For the code below:
` library(cluster)
silhouette_scores <- sapply(2:10, function(k) {
km <- kmeans(iris[, 1:4], centers = k)
silhouette(km$cluster, dist(iris[, 1:4]))
})
plot(2:10, silhouette_scores, type = "b", xlab = "Number of Clusters",
ylab = "Silhouette Score", main = "Silhouette Plot")`
I am getting the following error:
` Error in xy.coords(x, y, xlabel, ylabel, log): 'x' and 'y' lengths differ
Traceback:
1. plot(2:10, silhouette_scores, type = "b", xlab = "Number of Clusters",
. ylab = "Silhouette Score", main = "Silhouette Plot")

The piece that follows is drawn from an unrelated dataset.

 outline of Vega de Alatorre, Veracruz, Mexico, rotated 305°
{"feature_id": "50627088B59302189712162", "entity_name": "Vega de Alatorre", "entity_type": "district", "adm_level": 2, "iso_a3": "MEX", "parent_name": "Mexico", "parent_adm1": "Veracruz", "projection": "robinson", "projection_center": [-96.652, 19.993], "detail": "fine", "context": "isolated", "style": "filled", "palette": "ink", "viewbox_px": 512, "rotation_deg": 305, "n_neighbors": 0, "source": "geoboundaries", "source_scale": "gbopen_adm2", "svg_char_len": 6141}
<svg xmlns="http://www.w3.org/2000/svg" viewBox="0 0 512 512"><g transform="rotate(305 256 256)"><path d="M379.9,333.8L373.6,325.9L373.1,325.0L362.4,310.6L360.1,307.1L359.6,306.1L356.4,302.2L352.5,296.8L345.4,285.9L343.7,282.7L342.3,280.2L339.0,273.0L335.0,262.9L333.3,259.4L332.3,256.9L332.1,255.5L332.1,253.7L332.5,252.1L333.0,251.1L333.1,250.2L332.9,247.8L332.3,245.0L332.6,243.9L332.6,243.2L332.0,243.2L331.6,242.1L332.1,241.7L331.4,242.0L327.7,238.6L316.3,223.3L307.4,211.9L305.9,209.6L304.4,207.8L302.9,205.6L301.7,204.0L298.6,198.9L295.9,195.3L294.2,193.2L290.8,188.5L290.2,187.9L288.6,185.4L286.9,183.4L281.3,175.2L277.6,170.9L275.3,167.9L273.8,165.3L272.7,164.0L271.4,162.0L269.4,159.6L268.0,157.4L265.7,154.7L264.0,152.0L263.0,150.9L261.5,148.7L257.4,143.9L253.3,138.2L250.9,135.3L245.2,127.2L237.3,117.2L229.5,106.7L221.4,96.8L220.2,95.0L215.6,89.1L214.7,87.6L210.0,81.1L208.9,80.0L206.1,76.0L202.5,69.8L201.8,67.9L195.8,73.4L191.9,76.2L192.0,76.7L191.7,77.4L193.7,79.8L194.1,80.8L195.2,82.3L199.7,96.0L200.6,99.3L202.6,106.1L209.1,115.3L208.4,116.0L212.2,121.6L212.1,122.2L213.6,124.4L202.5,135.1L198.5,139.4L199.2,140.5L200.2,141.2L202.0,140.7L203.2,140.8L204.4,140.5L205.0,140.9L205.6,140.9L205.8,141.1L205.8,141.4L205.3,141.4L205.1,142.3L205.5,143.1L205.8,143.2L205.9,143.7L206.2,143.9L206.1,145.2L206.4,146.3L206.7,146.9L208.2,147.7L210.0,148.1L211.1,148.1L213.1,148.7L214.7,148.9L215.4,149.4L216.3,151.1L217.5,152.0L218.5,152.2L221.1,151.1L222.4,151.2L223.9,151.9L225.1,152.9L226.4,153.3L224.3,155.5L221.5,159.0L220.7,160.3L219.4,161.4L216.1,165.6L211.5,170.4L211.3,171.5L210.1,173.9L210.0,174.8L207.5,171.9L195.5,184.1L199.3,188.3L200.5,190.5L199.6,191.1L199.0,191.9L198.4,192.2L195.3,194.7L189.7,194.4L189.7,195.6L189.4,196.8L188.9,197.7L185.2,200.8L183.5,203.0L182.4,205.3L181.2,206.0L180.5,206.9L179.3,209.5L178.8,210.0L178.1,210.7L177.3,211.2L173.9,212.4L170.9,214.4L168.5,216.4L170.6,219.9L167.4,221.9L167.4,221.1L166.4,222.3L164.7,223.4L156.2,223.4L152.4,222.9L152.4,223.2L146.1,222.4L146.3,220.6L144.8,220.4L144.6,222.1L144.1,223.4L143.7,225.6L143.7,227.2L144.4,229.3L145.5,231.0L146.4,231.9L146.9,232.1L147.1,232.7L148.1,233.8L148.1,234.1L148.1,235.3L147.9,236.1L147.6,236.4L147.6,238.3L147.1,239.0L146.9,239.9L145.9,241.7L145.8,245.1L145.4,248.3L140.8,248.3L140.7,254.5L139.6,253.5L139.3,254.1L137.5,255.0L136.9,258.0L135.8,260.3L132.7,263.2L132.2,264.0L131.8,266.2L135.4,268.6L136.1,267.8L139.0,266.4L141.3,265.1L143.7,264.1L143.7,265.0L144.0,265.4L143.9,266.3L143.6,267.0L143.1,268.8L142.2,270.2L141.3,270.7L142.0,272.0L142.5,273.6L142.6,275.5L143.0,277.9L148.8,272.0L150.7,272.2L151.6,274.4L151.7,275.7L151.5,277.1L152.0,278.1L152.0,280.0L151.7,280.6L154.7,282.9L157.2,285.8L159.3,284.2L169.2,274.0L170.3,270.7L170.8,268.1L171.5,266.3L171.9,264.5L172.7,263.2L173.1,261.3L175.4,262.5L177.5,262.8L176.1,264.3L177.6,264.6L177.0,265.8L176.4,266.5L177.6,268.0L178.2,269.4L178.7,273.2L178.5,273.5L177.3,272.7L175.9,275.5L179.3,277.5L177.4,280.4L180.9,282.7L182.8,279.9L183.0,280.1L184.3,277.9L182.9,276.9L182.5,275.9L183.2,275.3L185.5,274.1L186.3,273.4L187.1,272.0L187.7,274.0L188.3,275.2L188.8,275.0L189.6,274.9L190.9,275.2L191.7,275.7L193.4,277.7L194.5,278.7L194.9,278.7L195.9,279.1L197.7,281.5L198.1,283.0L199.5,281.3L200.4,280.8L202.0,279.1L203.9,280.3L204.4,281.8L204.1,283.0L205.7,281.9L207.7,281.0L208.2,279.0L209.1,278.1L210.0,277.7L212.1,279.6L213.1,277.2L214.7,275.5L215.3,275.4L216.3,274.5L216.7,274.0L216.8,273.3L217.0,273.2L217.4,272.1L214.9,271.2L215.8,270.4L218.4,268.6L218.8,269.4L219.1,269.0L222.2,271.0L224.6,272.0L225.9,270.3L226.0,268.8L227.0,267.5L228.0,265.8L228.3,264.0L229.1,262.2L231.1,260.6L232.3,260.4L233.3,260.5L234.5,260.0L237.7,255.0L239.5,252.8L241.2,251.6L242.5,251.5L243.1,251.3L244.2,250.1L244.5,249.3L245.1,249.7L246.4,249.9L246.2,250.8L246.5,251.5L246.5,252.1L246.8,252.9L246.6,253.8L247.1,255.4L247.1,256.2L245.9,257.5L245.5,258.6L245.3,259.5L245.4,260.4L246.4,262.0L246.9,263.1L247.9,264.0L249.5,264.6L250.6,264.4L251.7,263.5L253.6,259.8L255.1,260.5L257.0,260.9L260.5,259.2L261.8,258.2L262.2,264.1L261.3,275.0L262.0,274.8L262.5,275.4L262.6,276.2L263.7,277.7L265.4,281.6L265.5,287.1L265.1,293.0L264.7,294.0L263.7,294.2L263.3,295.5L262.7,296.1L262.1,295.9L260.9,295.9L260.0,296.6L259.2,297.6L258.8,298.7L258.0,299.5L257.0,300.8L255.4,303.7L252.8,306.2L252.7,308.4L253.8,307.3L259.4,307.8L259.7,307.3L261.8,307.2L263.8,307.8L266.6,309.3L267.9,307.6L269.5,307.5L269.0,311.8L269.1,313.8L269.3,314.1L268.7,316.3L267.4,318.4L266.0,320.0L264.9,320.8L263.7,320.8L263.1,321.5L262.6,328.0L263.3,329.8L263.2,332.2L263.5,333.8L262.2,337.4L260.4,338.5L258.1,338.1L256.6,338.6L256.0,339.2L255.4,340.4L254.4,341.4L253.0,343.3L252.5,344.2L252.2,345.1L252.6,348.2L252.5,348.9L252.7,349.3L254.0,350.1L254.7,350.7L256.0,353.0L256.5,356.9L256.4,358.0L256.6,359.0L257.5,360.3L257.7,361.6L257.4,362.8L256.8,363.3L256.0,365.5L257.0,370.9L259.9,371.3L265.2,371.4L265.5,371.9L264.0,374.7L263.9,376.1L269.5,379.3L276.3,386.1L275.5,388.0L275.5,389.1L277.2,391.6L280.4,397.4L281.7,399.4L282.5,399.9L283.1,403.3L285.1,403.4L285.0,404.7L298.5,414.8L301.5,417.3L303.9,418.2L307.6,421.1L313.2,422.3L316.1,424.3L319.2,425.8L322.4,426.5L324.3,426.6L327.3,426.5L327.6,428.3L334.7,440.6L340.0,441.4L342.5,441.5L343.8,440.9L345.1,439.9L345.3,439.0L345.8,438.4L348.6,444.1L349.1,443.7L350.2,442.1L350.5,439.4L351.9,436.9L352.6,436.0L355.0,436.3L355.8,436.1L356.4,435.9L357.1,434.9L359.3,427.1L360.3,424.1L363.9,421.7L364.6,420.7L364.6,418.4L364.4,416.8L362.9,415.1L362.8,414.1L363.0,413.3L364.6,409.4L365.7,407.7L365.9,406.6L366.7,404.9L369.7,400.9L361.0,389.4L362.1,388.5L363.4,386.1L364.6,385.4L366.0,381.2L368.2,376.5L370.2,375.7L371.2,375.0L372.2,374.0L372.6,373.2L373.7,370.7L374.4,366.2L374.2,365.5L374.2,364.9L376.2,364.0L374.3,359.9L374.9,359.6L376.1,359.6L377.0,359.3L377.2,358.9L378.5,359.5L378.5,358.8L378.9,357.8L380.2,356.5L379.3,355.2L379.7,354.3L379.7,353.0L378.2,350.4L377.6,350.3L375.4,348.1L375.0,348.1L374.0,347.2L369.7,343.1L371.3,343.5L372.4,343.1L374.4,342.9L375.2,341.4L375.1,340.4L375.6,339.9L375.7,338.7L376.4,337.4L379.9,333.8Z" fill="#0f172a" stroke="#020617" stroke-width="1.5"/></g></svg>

2. plot(2:10, silhouette_scores, type = "b", xlab = "Number of Clusters",
. ylab = "Silhouette Score", main = "Silhouette Plot")
3. plot.default(2:10, silhouette_scores, type = "b", xlab = "Number of Clusters",
. ylab = "Silhouette Score", main = "Silhouette Plot")

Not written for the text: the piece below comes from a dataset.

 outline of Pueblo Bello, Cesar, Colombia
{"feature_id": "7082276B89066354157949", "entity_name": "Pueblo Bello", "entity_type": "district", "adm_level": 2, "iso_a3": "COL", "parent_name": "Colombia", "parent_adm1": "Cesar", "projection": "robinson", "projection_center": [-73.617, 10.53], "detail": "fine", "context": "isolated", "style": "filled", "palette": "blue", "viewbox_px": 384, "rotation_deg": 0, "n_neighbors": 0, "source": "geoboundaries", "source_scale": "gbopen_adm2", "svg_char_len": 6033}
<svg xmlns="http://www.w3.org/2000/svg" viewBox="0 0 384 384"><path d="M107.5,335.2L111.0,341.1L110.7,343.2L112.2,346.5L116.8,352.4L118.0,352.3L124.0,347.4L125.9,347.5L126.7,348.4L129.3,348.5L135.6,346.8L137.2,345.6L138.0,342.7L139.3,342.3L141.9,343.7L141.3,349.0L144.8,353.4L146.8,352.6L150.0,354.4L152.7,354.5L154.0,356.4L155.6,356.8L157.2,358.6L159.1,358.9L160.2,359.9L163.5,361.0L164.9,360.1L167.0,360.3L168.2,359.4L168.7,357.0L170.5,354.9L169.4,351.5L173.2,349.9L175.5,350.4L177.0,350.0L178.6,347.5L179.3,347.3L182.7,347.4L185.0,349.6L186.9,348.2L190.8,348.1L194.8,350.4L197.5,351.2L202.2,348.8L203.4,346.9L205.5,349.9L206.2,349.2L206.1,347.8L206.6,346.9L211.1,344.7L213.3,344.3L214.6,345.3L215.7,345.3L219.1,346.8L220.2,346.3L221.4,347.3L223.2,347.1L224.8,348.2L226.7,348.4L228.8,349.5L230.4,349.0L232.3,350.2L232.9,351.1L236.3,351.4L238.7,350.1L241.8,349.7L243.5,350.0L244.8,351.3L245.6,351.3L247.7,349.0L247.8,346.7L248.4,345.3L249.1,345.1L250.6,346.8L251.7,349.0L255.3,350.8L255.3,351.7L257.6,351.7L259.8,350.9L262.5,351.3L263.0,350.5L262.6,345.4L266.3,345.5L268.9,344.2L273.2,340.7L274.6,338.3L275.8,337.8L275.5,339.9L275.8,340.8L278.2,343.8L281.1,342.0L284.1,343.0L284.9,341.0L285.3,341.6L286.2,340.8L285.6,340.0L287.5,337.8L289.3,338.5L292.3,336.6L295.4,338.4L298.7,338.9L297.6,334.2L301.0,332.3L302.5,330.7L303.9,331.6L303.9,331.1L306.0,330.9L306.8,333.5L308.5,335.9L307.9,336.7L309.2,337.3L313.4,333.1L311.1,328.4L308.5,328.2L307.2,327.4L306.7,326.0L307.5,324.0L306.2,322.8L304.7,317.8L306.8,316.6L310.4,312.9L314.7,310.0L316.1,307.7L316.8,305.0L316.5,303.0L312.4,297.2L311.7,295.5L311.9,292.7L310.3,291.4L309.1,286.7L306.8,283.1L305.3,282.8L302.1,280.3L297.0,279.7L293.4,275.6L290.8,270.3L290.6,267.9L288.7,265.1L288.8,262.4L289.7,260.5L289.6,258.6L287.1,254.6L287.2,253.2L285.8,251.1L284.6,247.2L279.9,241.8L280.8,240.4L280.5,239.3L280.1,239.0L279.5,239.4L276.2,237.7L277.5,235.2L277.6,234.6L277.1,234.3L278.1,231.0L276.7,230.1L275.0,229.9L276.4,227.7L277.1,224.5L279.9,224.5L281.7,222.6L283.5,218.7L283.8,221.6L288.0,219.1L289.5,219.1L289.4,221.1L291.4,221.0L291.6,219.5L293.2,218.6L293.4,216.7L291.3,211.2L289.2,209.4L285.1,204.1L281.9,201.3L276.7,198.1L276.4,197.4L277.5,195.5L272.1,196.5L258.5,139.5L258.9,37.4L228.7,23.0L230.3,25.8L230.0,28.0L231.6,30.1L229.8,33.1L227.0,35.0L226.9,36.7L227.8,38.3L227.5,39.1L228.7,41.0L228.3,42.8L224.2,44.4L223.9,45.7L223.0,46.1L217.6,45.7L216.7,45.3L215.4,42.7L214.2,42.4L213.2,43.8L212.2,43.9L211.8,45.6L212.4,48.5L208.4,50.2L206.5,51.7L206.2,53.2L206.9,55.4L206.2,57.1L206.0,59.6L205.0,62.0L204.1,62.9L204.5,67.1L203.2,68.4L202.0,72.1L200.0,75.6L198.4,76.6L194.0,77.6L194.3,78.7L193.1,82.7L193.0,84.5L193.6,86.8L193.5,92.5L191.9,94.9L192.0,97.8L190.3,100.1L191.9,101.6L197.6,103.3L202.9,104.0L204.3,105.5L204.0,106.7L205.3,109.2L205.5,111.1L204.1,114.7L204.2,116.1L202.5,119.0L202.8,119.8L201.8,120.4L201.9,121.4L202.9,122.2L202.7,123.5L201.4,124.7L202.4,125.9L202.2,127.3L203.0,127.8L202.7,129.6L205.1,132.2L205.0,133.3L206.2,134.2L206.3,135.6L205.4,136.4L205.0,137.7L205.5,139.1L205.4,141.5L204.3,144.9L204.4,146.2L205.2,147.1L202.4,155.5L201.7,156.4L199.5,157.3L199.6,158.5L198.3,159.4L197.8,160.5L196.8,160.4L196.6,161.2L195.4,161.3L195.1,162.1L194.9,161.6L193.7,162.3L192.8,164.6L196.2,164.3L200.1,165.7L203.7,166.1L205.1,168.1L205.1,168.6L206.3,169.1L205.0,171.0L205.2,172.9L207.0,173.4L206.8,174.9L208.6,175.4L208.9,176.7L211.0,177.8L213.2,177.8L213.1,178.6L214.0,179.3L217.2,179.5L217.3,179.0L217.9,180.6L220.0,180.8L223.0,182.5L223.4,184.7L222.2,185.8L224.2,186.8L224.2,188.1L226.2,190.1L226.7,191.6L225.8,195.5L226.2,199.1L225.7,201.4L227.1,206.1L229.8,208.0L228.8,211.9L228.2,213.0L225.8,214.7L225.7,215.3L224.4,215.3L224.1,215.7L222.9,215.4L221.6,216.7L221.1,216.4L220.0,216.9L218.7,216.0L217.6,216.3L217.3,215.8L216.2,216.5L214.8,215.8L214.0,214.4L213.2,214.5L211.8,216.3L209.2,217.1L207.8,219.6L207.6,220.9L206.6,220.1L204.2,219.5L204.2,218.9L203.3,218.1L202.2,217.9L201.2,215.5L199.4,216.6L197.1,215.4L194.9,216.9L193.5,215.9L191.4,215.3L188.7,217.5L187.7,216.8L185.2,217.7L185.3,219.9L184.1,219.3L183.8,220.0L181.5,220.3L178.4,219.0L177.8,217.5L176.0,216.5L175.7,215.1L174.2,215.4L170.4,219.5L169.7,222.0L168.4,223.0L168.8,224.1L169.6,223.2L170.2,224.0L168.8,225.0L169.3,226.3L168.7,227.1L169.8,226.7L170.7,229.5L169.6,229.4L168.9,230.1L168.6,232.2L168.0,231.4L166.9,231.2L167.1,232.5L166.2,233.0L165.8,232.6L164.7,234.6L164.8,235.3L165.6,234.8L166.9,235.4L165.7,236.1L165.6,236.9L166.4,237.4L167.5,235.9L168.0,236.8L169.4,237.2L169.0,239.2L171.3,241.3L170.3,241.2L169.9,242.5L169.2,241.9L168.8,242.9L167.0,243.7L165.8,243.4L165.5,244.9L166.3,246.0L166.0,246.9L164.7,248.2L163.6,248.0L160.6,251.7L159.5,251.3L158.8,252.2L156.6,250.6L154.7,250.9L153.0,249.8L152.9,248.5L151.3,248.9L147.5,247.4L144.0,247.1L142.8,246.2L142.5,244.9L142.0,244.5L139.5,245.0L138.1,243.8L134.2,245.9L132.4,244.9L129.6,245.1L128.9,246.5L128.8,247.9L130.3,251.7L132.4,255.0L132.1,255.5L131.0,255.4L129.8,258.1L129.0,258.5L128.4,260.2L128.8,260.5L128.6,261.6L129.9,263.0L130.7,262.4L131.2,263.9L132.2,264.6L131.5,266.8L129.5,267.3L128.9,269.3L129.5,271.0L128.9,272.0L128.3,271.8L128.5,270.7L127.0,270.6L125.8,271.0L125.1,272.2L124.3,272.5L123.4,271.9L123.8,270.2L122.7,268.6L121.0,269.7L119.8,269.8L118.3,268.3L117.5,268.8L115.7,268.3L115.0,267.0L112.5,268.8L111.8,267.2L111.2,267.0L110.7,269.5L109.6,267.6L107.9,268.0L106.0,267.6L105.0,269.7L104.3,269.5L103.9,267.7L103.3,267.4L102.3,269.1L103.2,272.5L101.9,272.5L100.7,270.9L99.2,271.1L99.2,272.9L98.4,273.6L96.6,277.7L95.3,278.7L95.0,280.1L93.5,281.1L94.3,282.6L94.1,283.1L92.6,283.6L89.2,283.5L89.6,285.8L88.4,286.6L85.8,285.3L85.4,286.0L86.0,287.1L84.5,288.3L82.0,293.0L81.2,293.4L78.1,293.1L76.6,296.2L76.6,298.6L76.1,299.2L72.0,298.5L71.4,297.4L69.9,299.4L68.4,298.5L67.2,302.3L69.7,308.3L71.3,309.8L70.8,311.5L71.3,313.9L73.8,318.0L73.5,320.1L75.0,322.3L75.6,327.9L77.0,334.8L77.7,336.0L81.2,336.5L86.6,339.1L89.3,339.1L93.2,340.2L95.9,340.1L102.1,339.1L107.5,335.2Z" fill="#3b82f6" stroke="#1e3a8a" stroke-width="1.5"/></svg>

4. xy.coords(x, y, xlabel, ylabel, log)
5. stop("'x' and 'y' lengths differ")`
I am trying to use the Iris dataset in R to calculate silhouette scores and then create a silhouette plot to determine the number of clusters there would be after having done k-means clustering on the first two principal components of the data. PCA was done but now it is showing this error so I want to know how I can plot k=2 through k=10.
I tried to rectify it by adding plot(x, y[1:length(x)]) before the last line of code, but it didn't work. Would anyone know of another fix?